_YOUR TASK_
Each line in the records below, from the one that contains "parameter [sel_WIDTH-1:0] CASE0 = 1;" to the one that contains "output [dout_WIDTH-1:0] dout;", should be reproduced exactly, the first and last included.

Records from a dataset
BEGIN

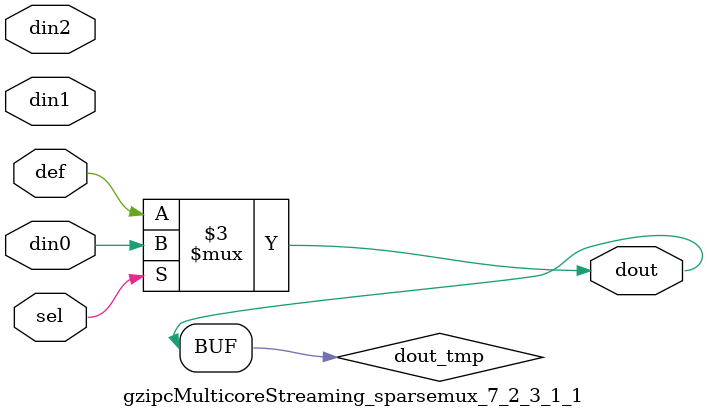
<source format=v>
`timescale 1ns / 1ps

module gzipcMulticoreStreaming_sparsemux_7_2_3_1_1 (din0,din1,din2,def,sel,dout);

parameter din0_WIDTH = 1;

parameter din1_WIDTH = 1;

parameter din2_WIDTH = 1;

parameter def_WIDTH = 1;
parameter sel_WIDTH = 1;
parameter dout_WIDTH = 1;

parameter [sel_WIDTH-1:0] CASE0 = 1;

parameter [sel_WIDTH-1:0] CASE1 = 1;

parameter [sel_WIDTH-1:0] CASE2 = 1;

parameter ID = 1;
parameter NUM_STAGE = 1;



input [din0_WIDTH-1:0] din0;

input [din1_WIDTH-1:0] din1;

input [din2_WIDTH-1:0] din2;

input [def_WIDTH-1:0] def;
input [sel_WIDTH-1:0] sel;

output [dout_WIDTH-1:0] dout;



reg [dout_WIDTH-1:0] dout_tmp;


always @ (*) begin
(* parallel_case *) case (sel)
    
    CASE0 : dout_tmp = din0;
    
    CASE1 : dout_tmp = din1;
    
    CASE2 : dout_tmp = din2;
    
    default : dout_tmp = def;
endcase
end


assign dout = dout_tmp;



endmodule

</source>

END

_SOLUTION TO THE EXERCISE_
parameter [sel_WIDTH-1:0] CASE0 = 1;

parameter [sel_WIDTH-1:0] CASE1 = 1;

parameter [sel_WIDTH-1:0] CASE2 = 1;

parameter ID = 1;
parameter NUM_STAGE = 1;



input [din0_WIDTH-1:0] din0;

input [din1_WIDTH-1:0] din1;

input [din2_WIDTH-1:0] din2;

input [def_WIDTH-1:0] def;
input [sel_WIDTH-1:0] sel;

output [dout_WIDTH-1:0] dout;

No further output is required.